Rsync checksum only for same size files

Sylvain picture Sylvain · Jun 25, 2013 · Viewed 12.8k times · Source

There's a bunch of threads regarding rsync checksum, but none seems addressing this need, which would be the most effective and fastest way to sync, at least in my case:

  • same time and same size ► skip file (no transfer, no checksum)
  • different sizes ► transfer file (no checksum)
  • different times and same size ► perform checksum ► transfer only if checksums differ

I noticed that the option --checksum can really take a long time to mirror a folder, if there are a lot of files. Using this option alone will run a checksum on every single file, which is very safe but very slow. Besides, it will induce read access overhead to compute the checksum.
The option --ignore-times is not what I want, if time and size both match, the chance that the files are different is insignificant, I'm willing to take the risk not to transfer.
The option --size-only is incomplete, as there is a good chance that files having same size but different times may actually be different files (eg. changing a char in another may not affect the size, just the time of edition).
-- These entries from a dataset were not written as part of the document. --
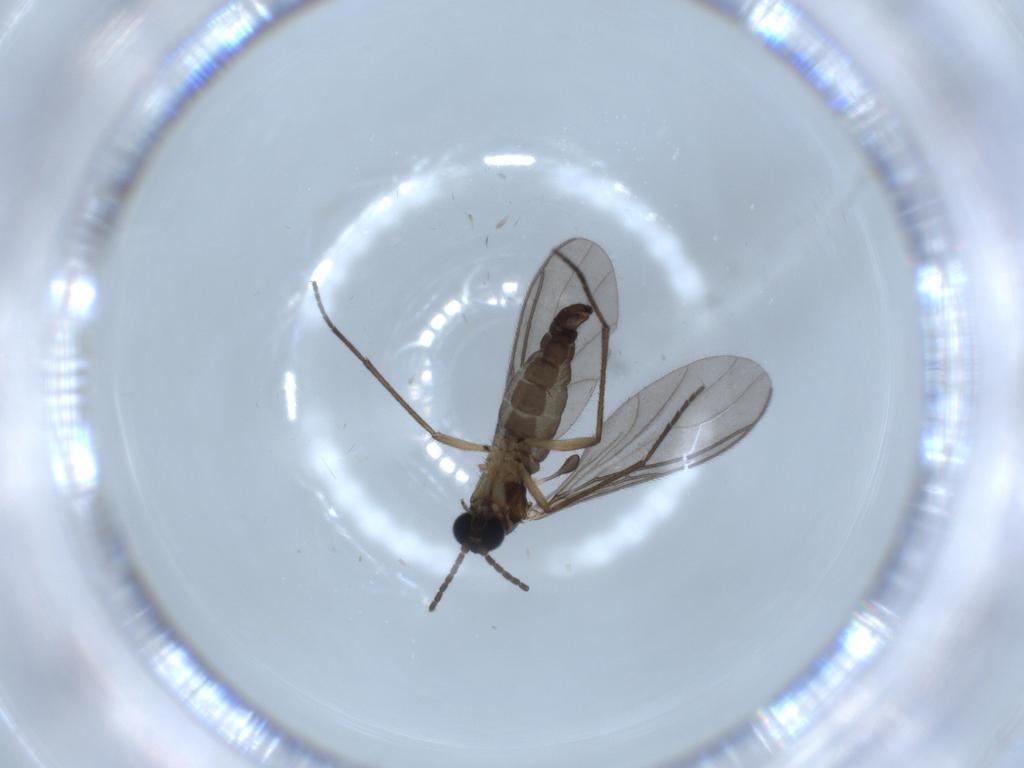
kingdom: Animalia
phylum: Arthropoda
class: Insecta
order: Diptera
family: Sciaridae
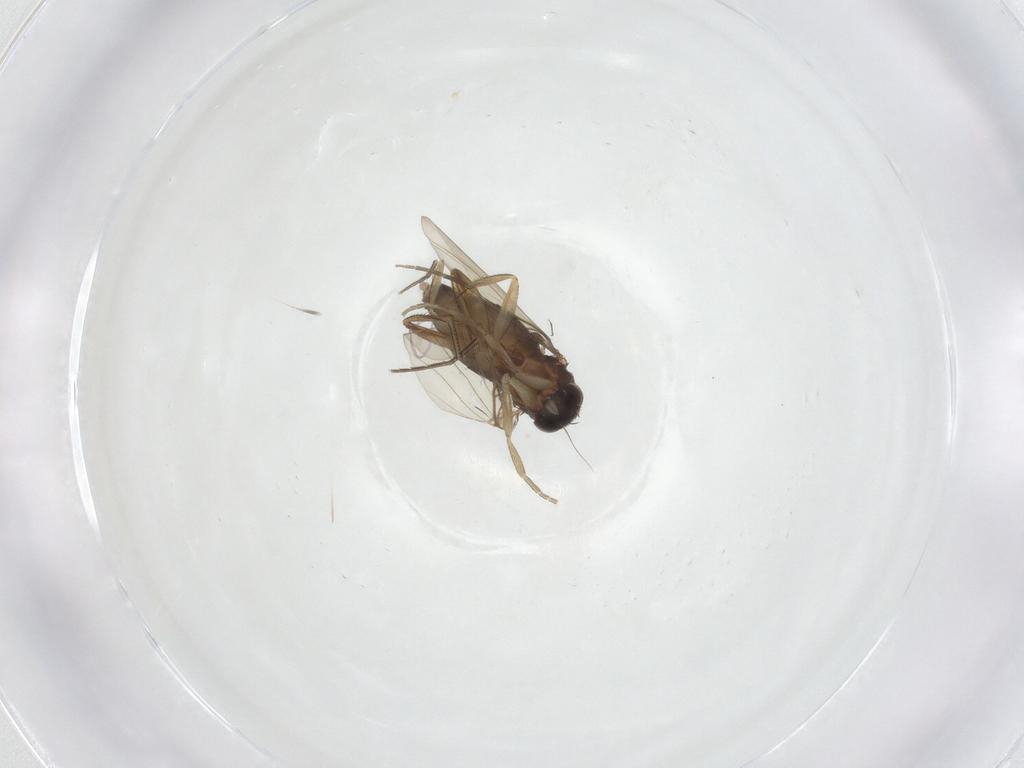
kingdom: Animalia
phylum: Arthropoda
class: Insecta
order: Diptera
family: Phoridae
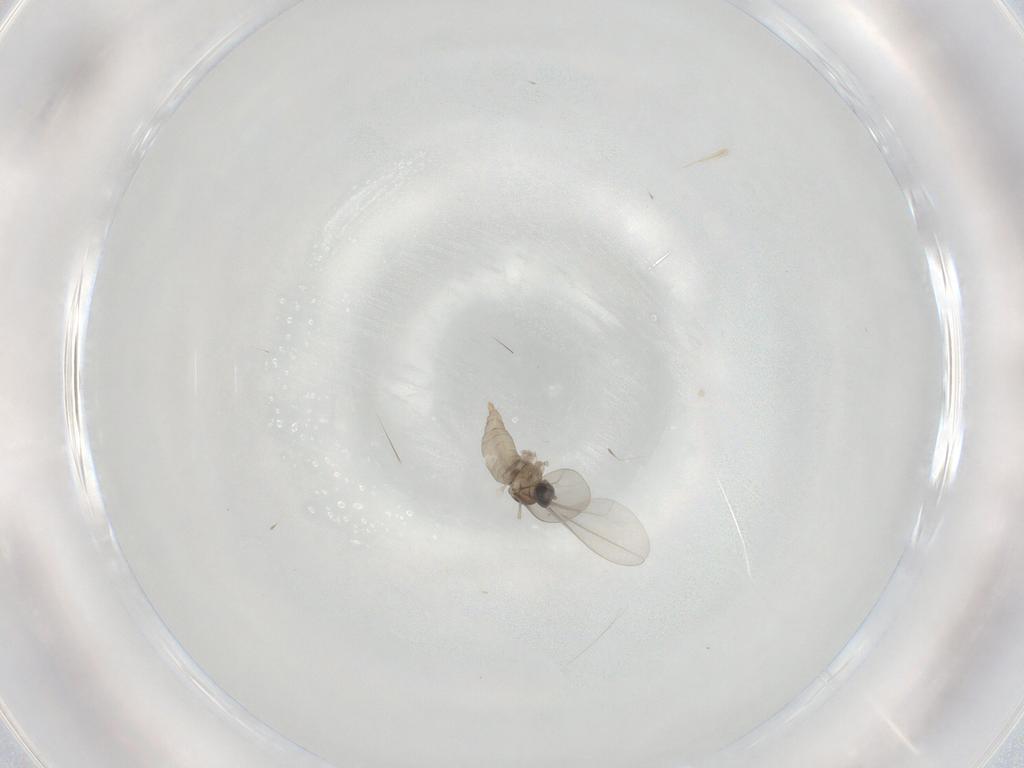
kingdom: Animalia
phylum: Arthropoda
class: Insecta
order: Diptera
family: Cecidomyiidae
Is there a way to perform the mirroring as per the combination above, with rsync (did I miss something in the manpages) or with any other Linux tools?
Thanks.

Answer

MRV picture MRV · May 18, 2014

When determining whether to transfer files (or with --dry-run, whether to list files), rsync will always transfer files that differ in filesize. However, when files are the same size, rsync has several options:

  • with --size-only: never transfer files
  • with --ignore-times: always transfer files
  • default: if timestamps differ, transfer files
  • with --checksum: calculate checksums and transfer files if they differ

The behavior that you want would be a combination of the last two: "if timestamps differ, calculate checksums and transfer files if the checksums differ as well". This is not currently an option in rsync.

Unfortunately, looking at the rsync source-code, it appears it would be non-trivial to add this functionality. Currently, if checksums are used, the remote rsync gathers size, timestamp and checkstum information and sends them all together. The desired behavior would require that the remote rsync first sends over the size and timestamp, and when the local rsync determines that a checksum is needed, returns to the file to get the checksum. But the whole "remote rsync returns to the file" aspect is not present in the current code, and would first need to be written.

When you run an actual transfer, the second step can effectively be done during the transfer-process: transfer of files that do not differ is very efficient. So then the default behaviour of rsync would suffice. When using --dry-run the best approach would probably be to run rsync with default behaviour first, gather the --dry-run output, and then run rsync again, with --checksum, on the files found in the first run.